Today, it's a virtual certainty that you'll come under the watchful eye of Medicare's Recovery Audit Contractors, who have been tasked with investigating providers in all 50 states. The question is, will you be prepared for their arrival--and ready to prove that you're doing things right when they do show up? Too few companies have gotten together the resources they need to take on the RACs, according to Dr. Robert Corrato, MD, MA, president and CEO of Executive Health Resources.

At minimum, organizations should follow the OIG's guidance from a few months ago. In its recent letter, the OIG advises people to work with their accounting firms to decide whether to set aside reserves, examine their records to see whether there are any errors or fraud, and if there are, consult external counsel to see whether they need to self-disclose such errors. (Such disclosures might spare a provider from needing to sign a Corporate Integrity Agreement, Corrato notes.)

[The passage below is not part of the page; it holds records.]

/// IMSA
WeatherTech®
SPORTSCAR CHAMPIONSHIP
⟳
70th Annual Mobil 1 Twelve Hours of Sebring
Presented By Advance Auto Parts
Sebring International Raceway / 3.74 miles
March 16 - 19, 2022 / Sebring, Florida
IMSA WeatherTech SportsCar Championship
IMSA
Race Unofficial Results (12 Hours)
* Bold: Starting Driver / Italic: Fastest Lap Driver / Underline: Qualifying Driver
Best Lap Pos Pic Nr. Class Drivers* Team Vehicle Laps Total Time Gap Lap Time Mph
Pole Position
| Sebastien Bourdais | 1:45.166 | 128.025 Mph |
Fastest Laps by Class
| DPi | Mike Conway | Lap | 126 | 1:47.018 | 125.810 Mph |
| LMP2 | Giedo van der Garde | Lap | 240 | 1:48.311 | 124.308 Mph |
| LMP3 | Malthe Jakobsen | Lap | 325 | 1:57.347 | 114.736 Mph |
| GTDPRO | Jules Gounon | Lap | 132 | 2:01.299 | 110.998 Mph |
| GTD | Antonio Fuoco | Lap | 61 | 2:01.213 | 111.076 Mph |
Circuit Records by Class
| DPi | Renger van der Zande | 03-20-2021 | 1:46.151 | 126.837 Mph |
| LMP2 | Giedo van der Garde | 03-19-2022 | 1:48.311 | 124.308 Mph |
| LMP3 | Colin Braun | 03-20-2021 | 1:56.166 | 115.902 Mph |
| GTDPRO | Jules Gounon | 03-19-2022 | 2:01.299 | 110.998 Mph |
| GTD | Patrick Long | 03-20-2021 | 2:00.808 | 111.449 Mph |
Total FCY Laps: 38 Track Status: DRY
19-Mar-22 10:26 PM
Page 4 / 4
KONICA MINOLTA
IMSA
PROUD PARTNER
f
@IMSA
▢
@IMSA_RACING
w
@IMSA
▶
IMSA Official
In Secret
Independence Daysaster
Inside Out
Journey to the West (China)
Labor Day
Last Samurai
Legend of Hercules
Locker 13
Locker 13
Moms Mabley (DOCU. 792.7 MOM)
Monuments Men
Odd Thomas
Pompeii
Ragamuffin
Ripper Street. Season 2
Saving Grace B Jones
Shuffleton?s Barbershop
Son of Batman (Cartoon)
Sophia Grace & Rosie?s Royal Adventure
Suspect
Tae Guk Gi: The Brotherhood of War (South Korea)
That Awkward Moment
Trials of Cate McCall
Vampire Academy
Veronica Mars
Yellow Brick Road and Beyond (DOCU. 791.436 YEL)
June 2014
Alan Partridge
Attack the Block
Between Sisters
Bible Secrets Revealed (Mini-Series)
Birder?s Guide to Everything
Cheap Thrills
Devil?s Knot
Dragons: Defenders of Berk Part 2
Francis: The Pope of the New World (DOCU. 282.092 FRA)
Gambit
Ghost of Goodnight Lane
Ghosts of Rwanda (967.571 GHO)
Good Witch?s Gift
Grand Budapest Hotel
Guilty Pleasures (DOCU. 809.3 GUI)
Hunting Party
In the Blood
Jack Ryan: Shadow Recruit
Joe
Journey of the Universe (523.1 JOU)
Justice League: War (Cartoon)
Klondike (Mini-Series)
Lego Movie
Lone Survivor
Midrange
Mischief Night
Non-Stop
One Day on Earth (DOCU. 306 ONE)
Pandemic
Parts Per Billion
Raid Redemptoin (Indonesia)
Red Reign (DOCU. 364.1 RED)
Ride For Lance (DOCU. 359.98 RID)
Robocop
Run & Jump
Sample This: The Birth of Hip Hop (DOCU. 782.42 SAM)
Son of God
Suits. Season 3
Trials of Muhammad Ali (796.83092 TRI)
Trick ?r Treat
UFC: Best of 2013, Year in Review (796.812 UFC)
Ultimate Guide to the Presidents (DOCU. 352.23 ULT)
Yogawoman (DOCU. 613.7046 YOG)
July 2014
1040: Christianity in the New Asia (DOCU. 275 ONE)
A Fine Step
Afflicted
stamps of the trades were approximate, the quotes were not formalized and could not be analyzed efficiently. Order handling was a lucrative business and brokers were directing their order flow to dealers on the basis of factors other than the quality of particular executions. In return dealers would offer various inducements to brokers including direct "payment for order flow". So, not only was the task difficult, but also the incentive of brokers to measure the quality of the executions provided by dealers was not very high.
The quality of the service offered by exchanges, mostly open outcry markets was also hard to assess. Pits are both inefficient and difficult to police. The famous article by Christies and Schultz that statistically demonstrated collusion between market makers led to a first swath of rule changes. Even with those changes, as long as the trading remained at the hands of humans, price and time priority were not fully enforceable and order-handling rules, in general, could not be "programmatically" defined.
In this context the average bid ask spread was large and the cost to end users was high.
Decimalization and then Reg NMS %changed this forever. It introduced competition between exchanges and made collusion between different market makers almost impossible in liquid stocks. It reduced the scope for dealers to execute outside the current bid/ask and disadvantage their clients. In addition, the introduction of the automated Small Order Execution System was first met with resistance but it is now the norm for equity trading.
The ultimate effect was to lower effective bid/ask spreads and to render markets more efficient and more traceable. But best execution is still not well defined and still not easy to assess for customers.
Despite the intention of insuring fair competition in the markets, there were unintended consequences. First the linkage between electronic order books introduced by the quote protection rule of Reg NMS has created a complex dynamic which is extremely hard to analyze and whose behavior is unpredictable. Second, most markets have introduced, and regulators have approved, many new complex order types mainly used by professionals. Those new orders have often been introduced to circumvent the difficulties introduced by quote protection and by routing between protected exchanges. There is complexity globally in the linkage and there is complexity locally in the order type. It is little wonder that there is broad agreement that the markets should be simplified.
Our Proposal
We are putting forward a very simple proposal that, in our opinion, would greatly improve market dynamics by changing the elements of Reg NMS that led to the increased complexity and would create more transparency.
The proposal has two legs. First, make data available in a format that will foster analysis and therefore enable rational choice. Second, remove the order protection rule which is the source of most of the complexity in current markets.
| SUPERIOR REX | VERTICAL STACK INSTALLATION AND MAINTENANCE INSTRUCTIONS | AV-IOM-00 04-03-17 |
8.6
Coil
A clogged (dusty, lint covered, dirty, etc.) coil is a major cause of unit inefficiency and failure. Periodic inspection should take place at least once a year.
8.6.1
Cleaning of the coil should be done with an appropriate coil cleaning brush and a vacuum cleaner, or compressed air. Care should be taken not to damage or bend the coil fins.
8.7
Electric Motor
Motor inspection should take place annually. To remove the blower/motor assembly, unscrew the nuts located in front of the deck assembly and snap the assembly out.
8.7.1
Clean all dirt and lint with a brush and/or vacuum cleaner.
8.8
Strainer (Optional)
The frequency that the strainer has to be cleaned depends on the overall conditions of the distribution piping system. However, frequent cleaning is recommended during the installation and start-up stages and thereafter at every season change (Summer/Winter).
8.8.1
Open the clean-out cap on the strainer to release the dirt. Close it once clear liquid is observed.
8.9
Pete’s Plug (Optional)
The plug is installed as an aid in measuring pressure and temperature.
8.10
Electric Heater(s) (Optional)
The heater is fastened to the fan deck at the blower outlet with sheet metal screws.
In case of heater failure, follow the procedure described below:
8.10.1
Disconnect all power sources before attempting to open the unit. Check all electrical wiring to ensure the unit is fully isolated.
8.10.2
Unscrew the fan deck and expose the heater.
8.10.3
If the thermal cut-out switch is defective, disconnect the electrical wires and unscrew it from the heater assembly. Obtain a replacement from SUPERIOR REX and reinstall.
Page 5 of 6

However, hospitals in particular should take more steps, including establishing a strong Utilization Review plan and committee which meets the standards of Medicare's Conditions of Participation. The UR plan should address, at minimum, admission review, continued stays and outlier evaluations. Hospitals should also make sure case and UR managers are using the most updated inpatient screening criteria, and use those criteria to see if the facility's patterns fit. Admissions should be screened for medical necessity by such criteria. Cases that don't fall within the criteria should be reviewed by an expert Physician Advisor knowledgeable about Medicare and Medicaid rules, evidence-based care guidelines and medical necessity determinations.

Another important step is to educate treating physicians on the importance of creating complete documentation and working closely with case management and Physician Advisors--and generally speaking, to stress that their cooperation is critical in meeting compliance goals. Also, it's important to make sure the treating physicians communicate well with case managers and Physician Advisors, Corrato suggests.

Ultimately, the process should result in the creation of an "enduring and auditable" document for each Medicare case that proves that your facility has a compliant Medicare admission claim status certification process. Over time, meanwhile, providers will need to keep an eye out for problem cases that fall outside guidelines, and which DRGs pose potential problems. Outliers should be examined and addressed, Corrato notes.